Generic modelling of non-perturbative quantities and a description of hard exclusive $\pi^+$ electroproduction

TL;DR

This paper develops empirical models for generalized parton distributions based on Regge-inspired and counting rule arguments, and compares them with experimental data on hard exclusive pion electroproduction, revealing limitations of minimalist models.

Contribution

It introduces new GPD models incorporating a hypothetical master trajectory and tests their validity against experimental data, highlighting the challenges of minimalist GPD approaches.

Findings

Minimalist GPD models are disfavored at leading order.

The proposed GPDs on the cross-over line describe HERMES and JLAB data well.
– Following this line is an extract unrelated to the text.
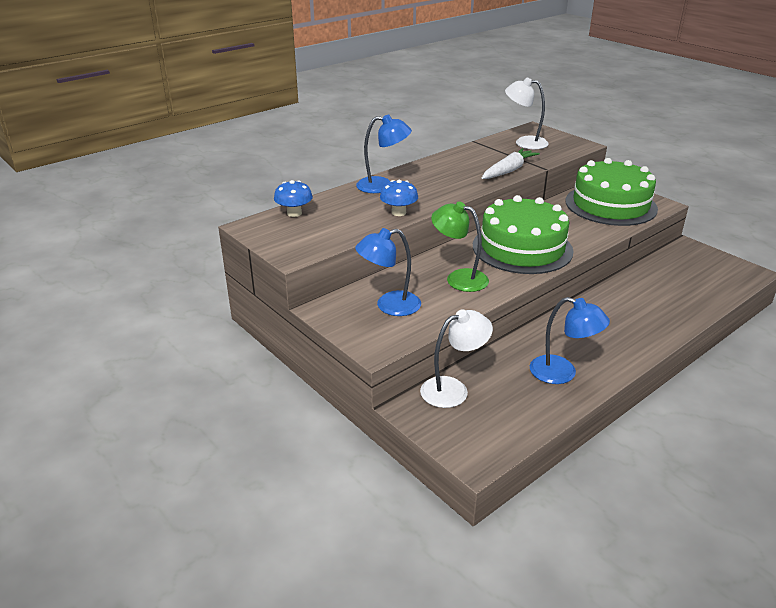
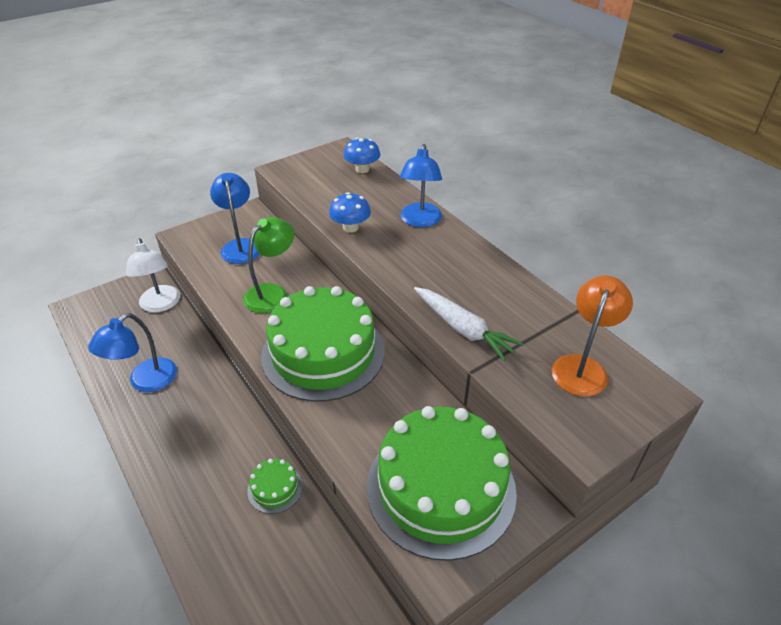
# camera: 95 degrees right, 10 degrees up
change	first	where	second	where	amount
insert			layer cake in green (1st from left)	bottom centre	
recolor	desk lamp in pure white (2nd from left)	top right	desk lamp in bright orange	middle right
Inclusion of a hypothetical master trajectory improves data description.

Abstract

Based on Regge-inspired arguments and counting rules, we formulate empirical models for zero-skewness generalized parton distributions (GPDs) ${\widetilde H}^{(3)}$ and ${\widetilde E}^{(3)}$ in the iso-vector sector. If a hypothetical $a_1/\rho_2$ master trajectory is taken into account, we find that the polarized deep inelastic structure function $g_1^{(3)}$, axial-vector form factor, pseudoscalar form factor, and lattice data are well described. Thereby, we use a symmetric valence scenario in which the `spin puzzle' in the iso-vector sector is trivially resolved. Utilizing a minimalist `holographic' GPD principle, tying the $t$-channel angular momentum and collinear conformal spin together, we build skewness dependent GPD models. Confronting these models with HERMES and JLAB measurements of hard exclusive $\pi^+$ electroproduction within the collinear factorization approach, we might conclude that minimalist GPD models are disfavored at leading order. We provide then a set of GPDs on the cross-over line that fairly describes both HERMES and JLAB measurements.